Write a function named pairFrequencies
that prints particular data about two-letter pairs in a collection of words.
In the English language, some combinations of adjacent letters are more common than others. For example, 'h' often follows 't' ("th"), but rarely would you see 'x' following 't' ("tx").
Knowing how often a given letter follows other letters in the English language is useful in many contexts.
In cryptography, we use this data to crack substitution ciphers (codes where each letter has been replaced by a different letter, for example: A-M, B-T, etc.) by identifying which possible decoding substitutions produce plausible letter combinations and which produce nonsense.
For this problem, you will write a function named pairFrequencies
that accepts a reference to a Lexicon representing a dictionary of words.
Your function will examine the dictionary and print all 2-character sequences of letters along with a count of how many times each pairing occurs.
For example, suppose a Lexicon
variable named dict
contains the following words:
{"banana", "bends", "i", "mend", "sandy"}
This dictionary contains the following two-character pairs: "ba", "an", "na", "an", "na" from banana; "be", "en", "nd", "ds" from bends; "me", "en", "nd" from mend; and "sa", "an", "nd", "dy" from sandy.
(Note that "i" is only one character long, so it contains no pairs.)

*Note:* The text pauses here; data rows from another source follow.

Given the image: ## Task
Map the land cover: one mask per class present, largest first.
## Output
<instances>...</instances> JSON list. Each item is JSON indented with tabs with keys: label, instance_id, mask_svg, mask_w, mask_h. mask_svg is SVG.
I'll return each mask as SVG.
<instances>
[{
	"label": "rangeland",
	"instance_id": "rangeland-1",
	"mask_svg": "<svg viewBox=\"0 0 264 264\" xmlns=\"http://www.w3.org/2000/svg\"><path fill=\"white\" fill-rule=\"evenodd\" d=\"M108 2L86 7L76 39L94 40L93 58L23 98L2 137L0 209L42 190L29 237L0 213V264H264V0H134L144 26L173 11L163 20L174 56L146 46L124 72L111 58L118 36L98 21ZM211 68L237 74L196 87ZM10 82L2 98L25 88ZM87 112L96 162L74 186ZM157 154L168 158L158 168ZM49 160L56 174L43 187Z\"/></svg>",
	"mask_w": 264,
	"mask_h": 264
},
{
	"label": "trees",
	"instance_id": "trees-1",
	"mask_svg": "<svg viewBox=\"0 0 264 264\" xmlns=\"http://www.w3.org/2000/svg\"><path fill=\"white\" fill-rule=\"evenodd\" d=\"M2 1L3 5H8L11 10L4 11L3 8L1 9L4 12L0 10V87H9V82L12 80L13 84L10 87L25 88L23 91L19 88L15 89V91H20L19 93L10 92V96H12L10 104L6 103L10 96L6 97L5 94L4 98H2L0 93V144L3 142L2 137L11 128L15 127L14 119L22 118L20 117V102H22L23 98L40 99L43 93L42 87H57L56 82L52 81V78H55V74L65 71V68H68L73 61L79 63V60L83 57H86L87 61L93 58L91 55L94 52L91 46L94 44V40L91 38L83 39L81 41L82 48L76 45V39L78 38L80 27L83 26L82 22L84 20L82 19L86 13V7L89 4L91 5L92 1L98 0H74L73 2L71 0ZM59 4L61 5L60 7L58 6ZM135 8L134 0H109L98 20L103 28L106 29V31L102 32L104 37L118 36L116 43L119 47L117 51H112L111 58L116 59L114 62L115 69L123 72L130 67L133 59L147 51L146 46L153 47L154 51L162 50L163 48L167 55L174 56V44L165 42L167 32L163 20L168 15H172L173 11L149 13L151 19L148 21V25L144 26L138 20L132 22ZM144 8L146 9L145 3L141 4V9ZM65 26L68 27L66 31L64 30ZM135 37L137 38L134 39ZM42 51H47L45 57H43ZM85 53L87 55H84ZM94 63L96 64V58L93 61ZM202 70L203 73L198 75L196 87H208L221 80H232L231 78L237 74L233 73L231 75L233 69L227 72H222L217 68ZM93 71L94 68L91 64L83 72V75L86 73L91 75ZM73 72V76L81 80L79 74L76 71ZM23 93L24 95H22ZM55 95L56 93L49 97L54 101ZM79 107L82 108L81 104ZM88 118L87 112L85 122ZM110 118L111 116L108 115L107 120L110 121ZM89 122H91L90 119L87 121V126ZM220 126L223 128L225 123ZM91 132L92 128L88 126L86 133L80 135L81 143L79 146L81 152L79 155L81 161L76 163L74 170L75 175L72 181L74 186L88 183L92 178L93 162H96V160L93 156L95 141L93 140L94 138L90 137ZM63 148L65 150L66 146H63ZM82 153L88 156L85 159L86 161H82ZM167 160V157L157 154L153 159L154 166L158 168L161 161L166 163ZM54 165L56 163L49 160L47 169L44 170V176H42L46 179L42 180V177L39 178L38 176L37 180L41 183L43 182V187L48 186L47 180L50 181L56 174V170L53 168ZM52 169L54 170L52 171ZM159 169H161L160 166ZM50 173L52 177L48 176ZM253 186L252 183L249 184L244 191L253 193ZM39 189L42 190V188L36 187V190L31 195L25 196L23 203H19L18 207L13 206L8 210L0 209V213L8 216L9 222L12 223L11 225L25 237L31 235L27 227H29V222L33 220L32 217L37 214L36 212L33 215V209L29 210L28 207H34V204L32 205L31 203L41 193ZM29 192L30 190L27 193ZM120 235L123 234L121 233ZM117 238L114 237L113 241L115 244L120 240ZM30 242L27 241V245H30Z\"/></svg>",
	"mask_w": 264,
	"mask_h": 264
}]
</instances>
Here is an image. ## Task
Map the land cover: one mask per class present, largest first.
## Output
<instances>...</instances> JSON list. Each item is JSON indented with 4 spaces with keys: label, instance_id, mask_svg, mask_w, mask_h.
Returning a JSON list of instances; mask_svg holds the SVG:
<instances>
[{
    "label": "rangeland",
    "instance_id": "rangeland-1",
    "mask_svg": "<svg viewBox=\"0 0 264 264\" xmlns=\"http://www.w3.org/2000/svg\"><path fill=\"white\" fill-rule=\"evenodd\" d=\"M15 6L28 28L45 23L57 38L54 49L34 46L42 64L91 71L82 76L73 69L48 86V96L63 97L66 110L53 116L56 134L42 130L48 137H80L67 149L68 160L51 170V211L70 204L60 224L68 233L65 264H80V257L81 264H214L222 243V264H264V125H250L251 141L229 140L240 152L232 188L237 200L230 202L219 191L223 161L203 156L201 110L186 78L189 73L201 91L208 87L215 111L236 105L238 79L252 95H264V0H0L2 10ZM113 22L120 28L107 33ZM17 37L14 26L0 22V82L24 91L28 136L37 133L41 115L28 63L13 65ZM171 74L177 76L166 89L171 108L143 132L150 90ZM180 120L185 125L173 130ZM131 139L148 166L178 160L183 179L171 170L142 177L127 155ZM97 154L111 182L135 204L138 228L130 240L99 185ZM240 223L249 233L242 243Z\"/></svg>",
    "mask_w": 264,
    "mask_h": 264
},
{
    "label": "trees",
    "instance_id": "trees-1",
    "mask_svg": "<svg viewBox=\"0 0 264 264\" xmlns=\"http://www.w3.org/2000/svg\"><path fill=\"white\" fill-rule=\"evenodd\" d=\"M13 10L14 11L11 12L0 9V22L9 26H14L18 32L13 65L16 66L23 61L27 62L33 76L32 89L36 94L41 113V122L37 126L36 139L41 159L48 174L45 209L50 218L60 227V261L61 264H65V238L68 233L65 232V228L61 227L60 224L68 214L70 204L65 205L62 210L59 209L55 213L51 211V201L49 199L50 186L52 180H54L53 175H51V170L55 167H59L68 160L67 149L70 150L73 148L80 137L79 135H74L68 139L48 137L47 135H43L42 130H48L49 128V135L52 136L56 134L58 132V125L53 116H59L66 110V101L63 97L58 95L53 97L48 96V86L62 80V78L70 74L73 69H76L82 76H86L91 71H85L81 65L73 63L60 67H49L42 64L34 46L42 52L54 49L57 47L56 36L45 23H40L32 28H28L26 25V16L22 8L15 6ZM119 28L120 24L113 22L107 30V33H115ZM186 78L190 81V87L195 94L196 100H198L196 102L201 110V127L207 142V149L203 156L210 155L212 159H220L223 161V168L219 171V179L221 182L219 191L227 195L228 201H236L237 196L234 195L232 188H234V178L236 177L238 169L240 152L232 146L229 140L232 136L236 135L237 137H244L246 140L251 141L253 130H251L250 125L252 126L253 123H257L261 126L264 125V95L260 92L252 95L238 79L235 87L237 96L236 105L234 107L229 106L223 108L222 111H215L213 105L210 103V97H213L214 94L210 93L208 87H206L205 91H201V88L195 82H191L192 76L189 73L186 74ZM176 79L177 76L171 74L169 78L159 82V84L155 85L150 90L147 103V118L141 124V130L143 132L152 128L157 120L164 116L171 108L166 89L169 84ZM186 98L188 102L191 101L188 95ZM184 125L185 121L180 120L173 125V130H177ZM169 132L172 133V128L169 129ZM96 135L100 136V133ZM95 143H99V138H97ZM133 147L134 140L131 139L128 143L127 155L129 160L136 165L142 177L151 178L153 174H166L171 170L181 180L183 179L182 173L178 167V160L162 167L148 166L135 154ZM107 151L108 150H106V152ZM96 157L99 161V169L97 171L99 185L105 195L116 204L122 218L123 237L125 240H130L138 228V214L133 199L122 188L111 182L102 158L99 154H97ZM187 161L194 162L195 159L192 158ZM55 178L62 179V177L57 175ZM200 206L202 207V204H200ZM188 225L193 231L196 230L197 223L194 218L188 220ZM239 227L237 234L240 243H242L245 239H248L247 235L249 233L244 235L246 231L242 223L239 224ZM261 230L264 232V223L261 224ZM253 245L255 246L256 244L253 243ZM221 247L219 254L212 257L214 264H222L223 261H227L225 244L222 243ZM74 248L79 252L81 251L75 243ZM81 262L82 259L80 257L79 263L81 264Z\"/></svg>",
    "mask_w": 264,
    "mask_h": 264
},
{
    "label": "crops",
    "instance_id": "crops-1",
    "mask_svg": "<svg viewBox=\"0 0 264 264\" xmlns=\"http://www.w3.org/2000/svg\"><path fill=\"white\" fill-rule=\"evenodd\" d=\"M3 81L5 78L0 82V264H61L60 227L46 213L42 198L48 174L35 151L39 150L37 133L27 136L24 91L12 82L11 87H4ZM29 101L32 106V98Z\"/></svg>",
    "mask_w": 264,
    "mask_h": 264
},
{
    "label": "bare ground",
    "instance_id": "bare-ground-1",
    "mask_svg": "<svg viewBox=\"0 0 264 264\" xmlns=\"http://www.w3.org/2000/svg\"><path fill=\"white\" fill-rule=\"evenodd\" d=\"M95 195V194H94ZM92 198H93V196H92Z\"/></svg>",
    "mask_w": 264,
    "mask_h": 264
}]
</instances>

So the call of pairFrequencies(dict);
would print the following output:
an: 3
ba: 1
be: 1
ds: 1
dy: 1
en: 2
me: 1
na: 2
nd: 3
sa: 1
Notice that pairings that occur more than once in the same word should be counted as separate occurrences.
For example, "an" and "na" each occur twice in "banana".
Constraints:
Obey the following restrictions in your solution.
- You may create one additional data structure (stack, queue, set, map, etc.) as auxiliary storage.
A nested structure, such as a set of vectors, counts as one additional data structure.
(You can have as many simple variables as you like.)
- You should not modify the contents of the lexicon passed to your function.
Declare your function in such a way that any caller can be sure that this will not happen.
- You should loop over the contents of the lexicon no more than once.
- Your solution should run in no worse than O(N2) time, where N is the number of pairs in the map.